The motifs revolve around identity, the body, memory, and spirituality: gender-affirming surgery, imagined depths and scar tissue in the newly created vagina and the lifelong act of dilation, sexual abuse, scattered dreams, the search for meaning, lost vitality, and memories of trans friends who are no longer here. Within them lie both vulnerability and rage, along with the shadows of transphobia and the ghosts that remain.
To now bring these private sketches into the light is in itself a risk. “For some reason I feel ashamed of the sketches, but I believe that precisely in what feels embarrassing – what one hesitates to lift out of the secret – there lies a particular strength,” says the artist. By revealing what was once hidden, the sketches become both an act of resistance and an invitation to intimacy and recognition.

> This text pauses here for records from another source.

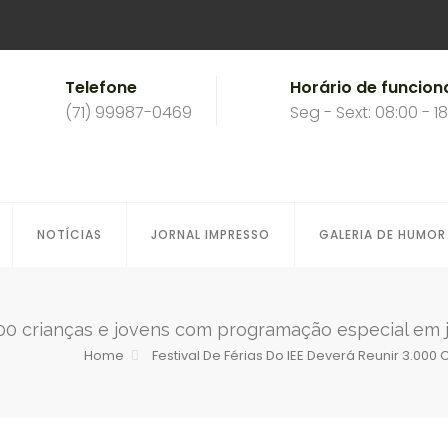
Telefone
Horário de funcio
(71) 99987-0469
Seg - Sext: 08:00 - 1
NOTÍCIAS
JORNAL IMPRESSO
GALERIA DE HUMOR
.000 crianças e jovens com programação especial em 
Home
Festival De Férias Do IEE Deverá Reunir 3.0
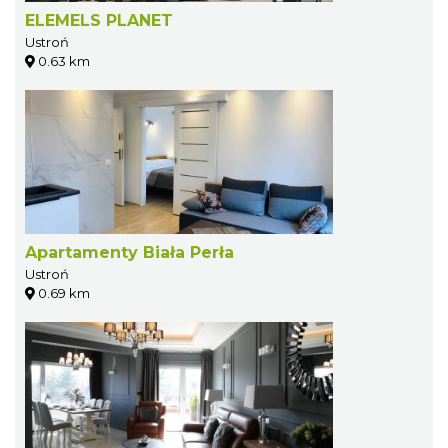
ELEMELS PLANET
Ustroń
0.63 km
Apartamenty Biała Perła
Ustroń
0.69 km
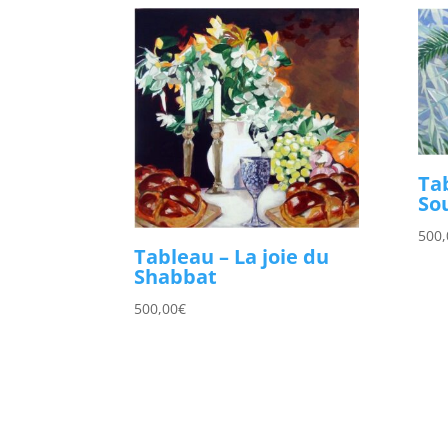
Ta
So
500,
Tableau – La joie du
Shabbat
500,00
€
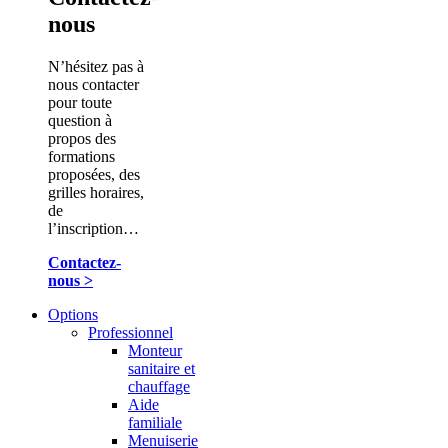
nous
N’hésitez pas à
nous contacter
pour toute
question à
propos des
formations
proposées, des
grilles horaires,
de
l’inscription…
Contactez-
nous >
Options
Professionnel
Monteur
sanitaire et
chauffage
Aide
familiale
Menuiserie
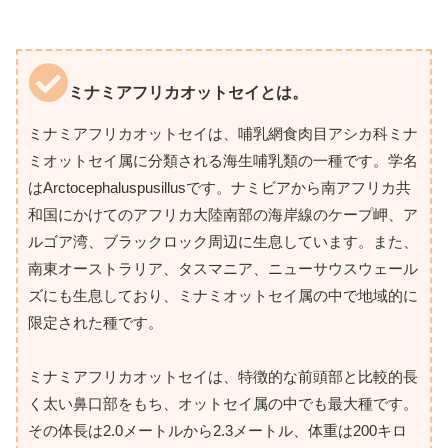
ミナミアフリカオットセイとは。
ミナミアフリカオットセイは、哺乳網食肉目アシカ科ミナ
ミオットセイ属に分類される海生哺乳類の一種です。学名
はArctocephaluspusillusです。ナミビアから南アフリカ共
和国にかけてのアフリカ大陸南部の海岸線のケープ岬、ア
ルゴア湾、ブラックロック周辺に生息しています。また、
南東オーストラリア、タスマニア、ニューサウスウェール
ズにも生息しており、ミナミオットセイ属の中で地域的に
限定された種です。
ミナミアフリカオットセイは、特徴的な前頭部と比較的長
く太い鼻口部をもち、オットセイ属の中でも最大種です。
その体長は2.0メートルから2.3メートル、体重は200キロ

This work has accompanied the artist throughout an entire life. The earliest drawing dates back to 1997, when she, as a nine-year-old boy with pencil and ink, attempted to imagine the woman she dreamed of becoming. In this way, Honest Sketches also becomes a time capsule, where every line testifies to both a personal journey and an existential struggle.
Victoria Verseau is a Swedish artist and filmmaker based in Gotland, with an MFA in Fine Art from the Royal Institute of Art.
In her work, she explores themes such as the body, memory, identity, and the tension between a mystified past and a more demystified present. Her works often draw from her personal experiences of being trans and a new woman. Through her own story, she examines larger existential questions: who we are, how we exist, and who we aspire to be.
Her works and films have been presented in group and solo exhibitions at art institutions such as Fondazione Prada in Milan, Hammer Museum in Los Angeles, Whitechapel Gallery in London, and Bonniers Konsthall in Stockholm.